— WHAT NEEDS TO BE DONE —
Nothing is needed except the lines below that run from the one with "ring mcp: (273, 317)" through the one with "thumb mcp: (941, 374)", repeated exactly.
(RECORDS FOR THIS TASK begins)
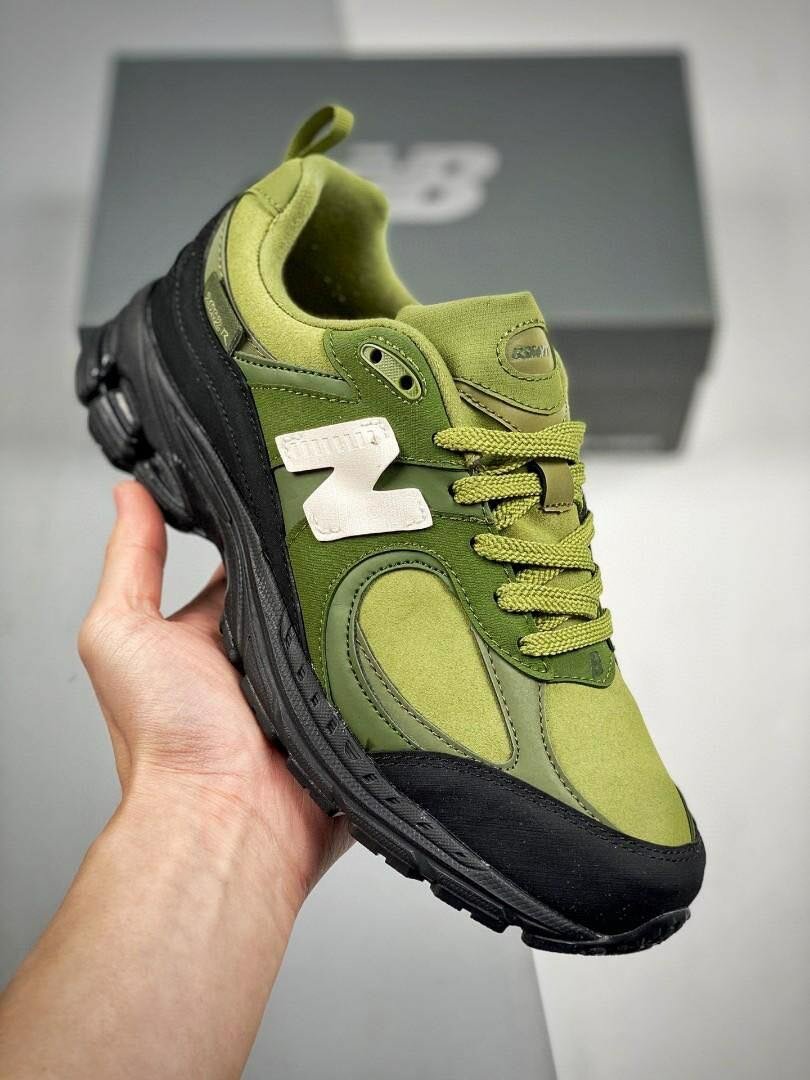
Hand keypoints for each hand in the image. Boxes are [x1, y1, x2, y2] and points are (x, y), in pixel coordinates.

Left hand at [78, 480, 349, 910]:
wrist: (227, 817)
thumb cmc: (166, 740)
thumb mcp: (122, 632)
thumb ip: (131, 561)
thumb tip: (129, 494)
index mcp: (210, 636)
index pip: (243, 566)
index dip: (261, 530)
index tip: (285, 488)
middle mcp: (262, 660)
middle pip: (301, 590)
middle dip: (321, 558)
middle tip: (348, 514)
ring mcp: (311, 687)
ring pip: (348, 622)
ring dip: (362, 598)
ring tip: (383, 552)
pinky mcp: (352, 712)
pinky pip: (382, 668)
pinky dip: (392, 647)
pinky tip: (404, 613)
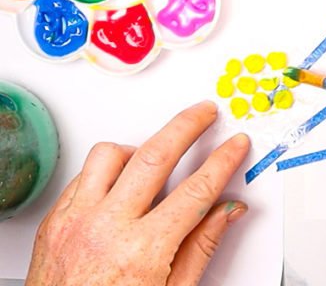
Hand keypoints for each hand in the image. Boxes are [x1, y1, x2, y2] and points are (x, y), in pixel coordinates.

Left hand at [26, 100, 250, 285]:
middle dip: (186, 126)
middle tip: (203, 113)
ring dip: (137, 149)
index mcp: (142, 251)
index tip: (234, 146)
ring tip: (155, 153)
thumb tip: (227, 212)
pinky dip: (105, 172)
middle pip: (154, 156)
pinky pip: (82, 177)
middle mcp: (105, 229)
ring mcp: (74, 222)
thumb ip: (200, 247)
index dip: (222, 161)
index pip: (195, 190)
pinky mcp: (52, 222)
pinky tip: (120, 181)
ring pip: (109, 156)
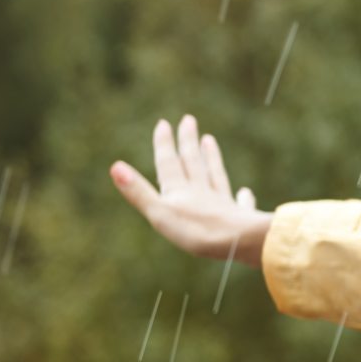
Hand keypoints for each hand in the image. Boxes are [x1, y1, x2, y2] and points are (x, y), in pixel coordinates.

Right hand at [111, 114, 271, 266]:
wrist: (239, 241)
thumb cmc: (196, 231)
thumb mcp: (160, 213)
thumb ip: (138, 192)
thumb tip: (115, 166)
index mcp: (179, 192)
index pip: (169, 164)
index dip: (164, 145)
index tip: (164, 123)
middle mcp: (201, 192)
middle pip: (193, 163)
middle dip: (188, 142)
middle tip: (189, 119)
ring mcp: (222, 204)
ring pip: (215, 176)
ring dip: (211, 158)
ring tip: (209, 140)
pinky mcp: (241, 219)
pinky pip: (241, 205)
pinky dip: (242, 198)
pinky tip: (245, 192)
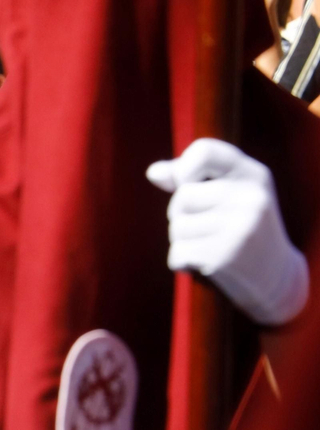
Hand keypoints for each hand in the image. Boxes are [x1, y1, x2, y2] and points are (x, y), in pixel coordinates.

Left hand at [147, 138, 309, 325]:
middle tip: (210, 230)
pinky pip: (177, 254)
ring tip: (211, 247)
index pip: (204, 150)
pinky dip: (182, 263)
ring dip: (182, 242)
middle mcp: (252, 198)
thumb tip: (153, 173)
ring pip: (177, 227)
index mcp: (254, 175)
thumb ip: (191, 179)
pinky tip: (208, 266)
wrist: (276, 279)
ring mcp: (241, 227)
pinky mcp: (225, 256)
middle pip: (182, 197)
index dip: (184, 168)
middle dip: (182, 216)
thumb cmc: (242, 229)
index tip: (189, 184)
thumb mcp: (228, 195)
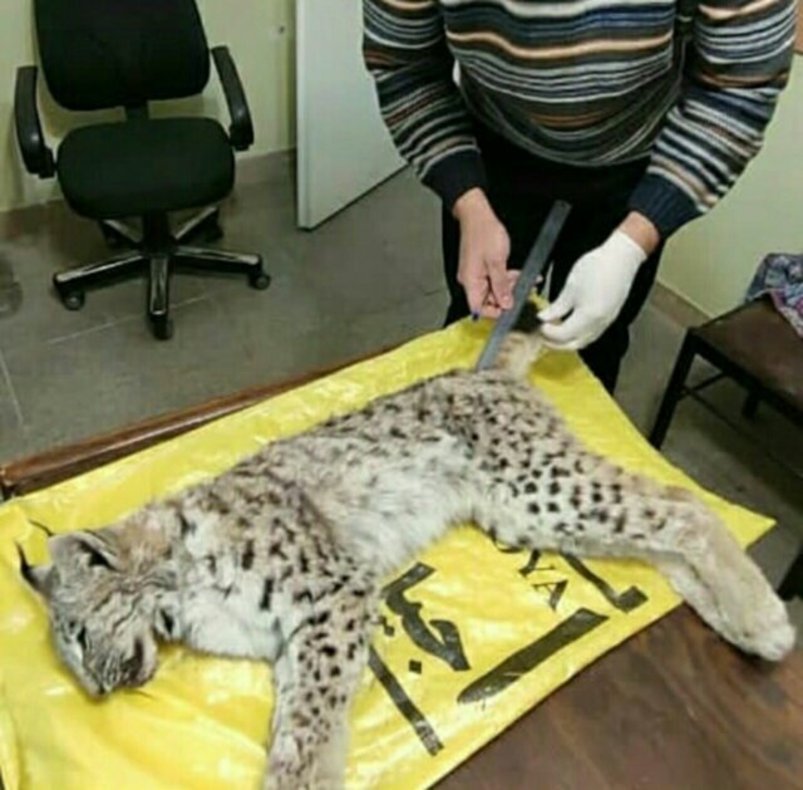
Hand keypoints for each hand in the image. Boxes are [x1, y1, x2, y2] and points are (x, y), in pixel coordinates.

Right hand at [453, 189, 517, 318]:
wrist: (477, 215)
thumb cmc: (483, 233)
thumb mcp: (497, 262)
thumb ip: (502, 285)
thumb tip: (506, 304)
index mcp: (470, 282)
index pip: (478, 308)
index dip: (494, 312)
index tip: (509, 308)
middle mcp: (470, 280)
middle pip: (487, 299)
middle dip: (505, 296)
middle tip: (521, 289)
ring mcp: (475, 274)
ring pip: (493, 289)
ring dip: (508, 286)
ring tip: (522, 278)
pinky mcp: (480, 268)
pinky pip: (493, 279)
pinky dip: (505, 278)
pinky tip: (516, 273)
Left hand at [538, 222, 652, 350]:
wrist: (621, 257)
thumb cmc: (597, 267)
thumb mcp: (570, 287)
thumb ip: (556, 307)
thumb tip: (544, 318)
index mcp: (587, 317)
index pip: (563, 336)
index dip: (548, 334)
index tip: (540, 327)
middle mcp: (599, 324)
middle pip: (574, 344)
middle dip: (556, 343)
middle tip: (543, 335)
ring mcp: (606, 321)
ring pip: (584, 341)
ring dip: (568, 340)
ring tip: (555, 331)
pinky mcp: (610, 316)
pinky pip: (592, 334)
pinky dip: (579, 335)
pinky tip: (570, 325)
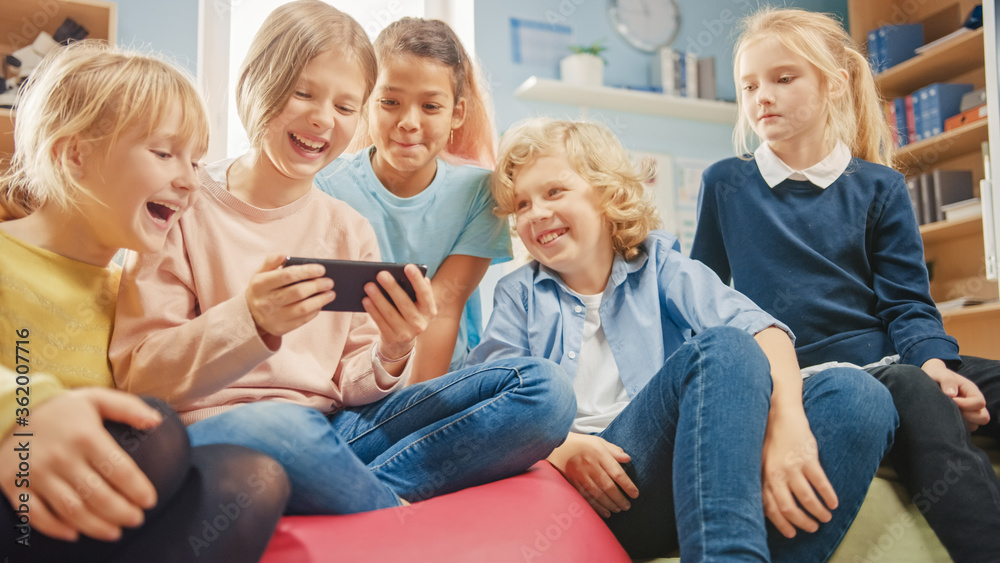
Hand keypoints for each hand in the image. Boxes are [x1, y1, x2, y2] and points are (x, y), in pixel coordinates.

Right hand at [0, 389, 161, 541]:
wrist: (10, 409)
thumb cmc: (61, 408)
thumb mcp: (96, 398)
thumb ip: (128, 408)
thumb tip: (157, 421)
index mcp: (85, 435)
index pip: (119, 469)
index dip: (138, 489)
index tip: (150, 501)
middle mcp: (61, 456)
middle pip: (98, 495)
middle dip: (122, 512)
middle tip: (136, 519)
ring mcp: (35, 472)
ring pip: (71, 509)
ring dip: (96, 526)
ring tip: (115, 532)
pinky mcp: (13, 484)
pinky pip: (35, 514)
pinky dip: (54, 528)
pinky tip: (74, 533)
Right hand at [245, 256, 334, 341]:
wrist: (249, 316)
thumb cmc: (261, 289)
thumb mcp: (260, 274)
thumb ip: (271, 261)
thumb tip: (284, 254)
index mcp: (260, 284)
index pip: (287, 276)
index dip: (306, 271)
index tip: (321, 269)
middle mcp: (265, 302)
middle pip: (297, 292)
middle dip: (316, 286)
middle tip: (329, 281)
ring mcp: (273, 317)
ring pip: (302, 308)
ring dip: (320, 300)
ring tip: (331, 293)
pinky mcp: (281, 328)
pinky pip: (302, 320)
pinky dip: (315, 311)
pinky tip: (321, 304)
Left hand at [365, 264, 435, 360]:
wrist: (402, 342)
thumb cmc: (408, 312)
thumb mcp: (416, 303)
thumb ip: (416, 289)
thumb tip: (408, 272)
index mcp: (429, 310)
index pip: (425, 293)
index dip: (417, 280)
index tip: (408, 266)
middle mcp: (421, 323)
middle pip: (405, 303)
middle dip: (392, 288)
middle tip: (381, 274)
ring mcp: (407, 333)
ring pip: (390, 314)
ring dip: (378, 298)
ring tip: (368, 285)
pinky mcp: (393, 338)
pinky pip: (380, 323)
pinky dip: (373, 311)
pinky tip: (365, 300)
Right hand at [546, 433, 637, 517]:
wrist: (556, 446)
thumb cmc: (581, 443)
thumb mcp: (599, 441)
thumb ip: (614, 450)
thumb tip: (628, 459)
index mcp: (599, 454)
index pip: (616, 472)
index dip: (627, 485)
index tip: (635, 494)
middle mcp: (590, 466)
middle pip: (608, 486)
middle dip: (619, 499)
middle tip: (627, 506)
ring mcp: (580, 475)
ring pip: (597, 494)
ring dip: (610, 504)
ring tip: (618, 509)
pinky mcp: (573, 483)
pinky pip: (586, 498)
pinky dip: (597, 507)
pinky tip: (605, 512)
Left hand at [761, 407, 837, 537]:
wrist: (780, 414)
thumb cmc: (770, 440)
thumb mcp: (760, 462)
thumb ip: (764, 482)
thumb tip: (770, 508)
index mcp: (763, 477)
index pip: (771, 509)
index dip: (782, 524)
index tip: (792, 533)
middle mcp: (775, 475)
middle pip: (789, 508)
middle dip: (803, 523)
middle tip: (813, 528)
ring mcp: (792, 467)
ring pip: (807, 499)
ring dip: (818, 512)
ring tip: (826, 517)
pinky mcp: (808, 458)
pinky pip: (821, 483)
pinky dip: (829, 496)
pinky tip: (834, 503)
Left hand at [922, 359, 988, 430]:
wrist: (929, 379)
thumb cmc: (937, 375)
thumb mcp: (941, 374)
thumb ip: (947, 381)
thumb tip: (951, 394)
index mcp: (971, 391)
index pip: (979, 402)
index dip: (966, 404)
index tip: (951, 400)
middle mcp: (972, 403)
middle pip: (983, 417)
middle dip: (968, 416)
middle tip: (951, 410)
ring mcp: (968, 413)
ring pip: (974, 425)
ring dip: (961, 422)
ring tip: (946, 414)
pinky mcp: (960, 420)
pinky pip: (964, 429)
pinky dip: (956, 427)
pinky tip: (944, 418)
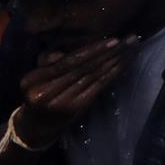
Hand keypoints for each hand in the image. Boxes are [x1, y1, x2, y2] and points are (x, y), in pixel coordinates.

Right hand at [13, 40, 132, 146]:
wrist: (37, 124)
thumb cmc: (38, 91)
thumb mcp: (35, 75)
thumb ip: (46, 61)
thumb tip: (59, 53)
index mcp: (32, 81)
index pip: (67, 63)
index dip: (91, 51)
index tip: (113, 40)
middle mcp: (47, 93)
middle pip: (85, 69)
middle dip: (110, 53)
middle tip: (130, 40)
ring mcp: (64, 103)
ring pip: (94, 77)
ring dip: (116, 62)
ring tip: (131, 49)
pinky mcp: (77, 108)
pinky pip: (98, 87)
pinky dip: (113, 74)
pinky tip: (124, 64)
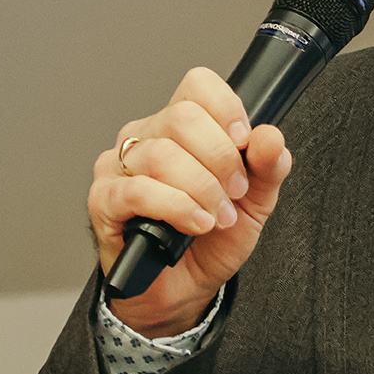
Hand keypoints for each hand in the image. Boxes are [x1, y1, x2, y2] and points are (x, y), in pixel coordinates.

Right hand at [87, 68, 292, 337]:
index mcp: (180, 125)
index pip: (197, 85)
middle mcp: (145, 136)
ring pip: (161, 155)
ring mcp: (118, 166)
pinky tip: (195, 223)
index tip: (244, 143)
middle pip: (183, 117)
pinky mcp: (103, 200)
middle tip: (234, 193)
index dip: (226, 108)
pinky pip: (138, 190)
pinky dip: (176, 207)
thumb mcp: (255, 201)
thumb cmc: (211, 238)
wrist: (184, 288)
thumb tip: (270, 136)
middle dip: (220, 159)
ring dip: (201, 189)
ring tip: (217, 216)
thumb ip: (268, 166)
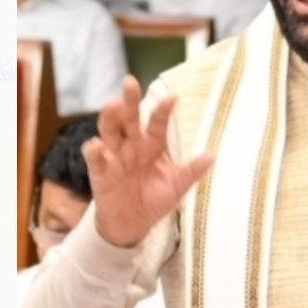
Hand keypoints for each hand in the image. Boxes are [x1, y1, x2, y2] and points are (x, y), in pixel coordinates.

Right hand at [81, 76, 213, 247]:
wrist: (132, 224)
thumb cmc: (154, 199)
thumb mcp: (177, 186)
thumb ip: (191, 170)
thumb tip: (213, 155)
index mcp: (153, 144)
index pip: (158, 122)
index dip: (163, 110)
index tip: (172, 97)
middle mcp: (132, 144)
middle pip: (130, 118)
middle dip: (130, 101)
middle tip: (130, 83)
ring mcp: (115, 156)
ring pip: (110, 131)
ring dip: (110, 118)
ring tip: (113, 105)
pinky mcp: (100, 171)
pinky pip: (96, 158)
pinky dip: (94, 151)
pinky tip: (97, 145)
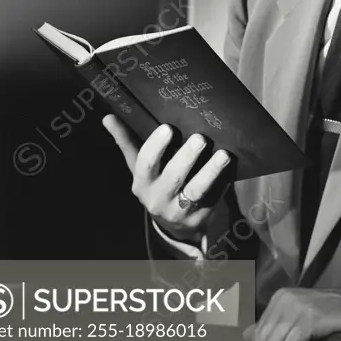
(RECORDS FOR THIS TASK ends)
— EXERCISE OUTPUT —
ring mcp: (273, 317)
ring pip: (302, 308)
ring dip: (320, 300)
ring tip: (331, 293)
pinky mcp: (281, 328)
pinky pip: (302, 320)
pinky dip: (315, 311)
pinky tip: (321, 304)
Left hand at [365, 264, 435, 360]:
wrist: (402, 342)
thumb cmc: (408, 312)
thumb mcp: (416, 303)
thumb ip: (416, 289)
thumb tip: (408, 272)
index mcp: (429, 310)
index pip: (425, 293)
index dip: (417, 280)
index tip: (408, 266)
middle mcp: (421, 323)
middle pip: (405, 303)
middle dip: (392, 288)
middle tip: (381, 274)
ring mcp: (407, 333)
ring pip: (390, 314)
ring dip: (378, 298)
ring tip: (368, 285)
pinky mcp: (393, 338)
pinky pip: (380, 323)
pinky dip: (373, 311)
pinky tip: (365, 300)
Right hand at [546, 433, 637, 517]:
wrist: (556, 446)
thumb cmc: (581, 443)
thumb mcp: (599, 441)
thumb ip: (614, 450)
thumb tip: (628, 459)
index mcp: (599, 454)
index pip: (616, 472)
index dip: (627, 485)
index tip: (635, 494)
middle mcp: (590, 466)
middle pip: (608, 486)
middle dip: (619, 499)
middle tip: (627, 506)
ring mcp: (580, 475)
ring pip: (597, 494)
ring dip: (610, 504)
ring tip: (618, 509)
pinky mcp: (573, 483)
pinky pip: (586, 498)
pinky dip: (597, 507)
pinky tip: (605, 512)
Left hand at [761, 407, 837, 537]:
wrist: (780, 414)
thumb cmc: (770, 440)
thumb mcp: (760, 462)
thumb ip: (764, 482)
thumb tip: (770, 508)
index mcp: (763, 477)
index pip: (771, 509)
index dip: (782, 524)
index tip: (792, 533)
middle mcp: (775, 475)
middle pip: (789, 508)
middle dip: (803, 523)
middle tip: (813, 528)
ring mcp: (792, 467)
ring pip: (807, 499)
ring dip: (818, 512)
ring tip: (826, 517)
pinky mcp: (808, 458)
pinky pip: (821, 483)
pinky dip: (829, 496)
pinky tip: (834, 503)
Left hand at [922, 359, 988, 430]:
wrist: (929, 379)
thumb cmc: (937, 375)
thumb mcp: (941, 374)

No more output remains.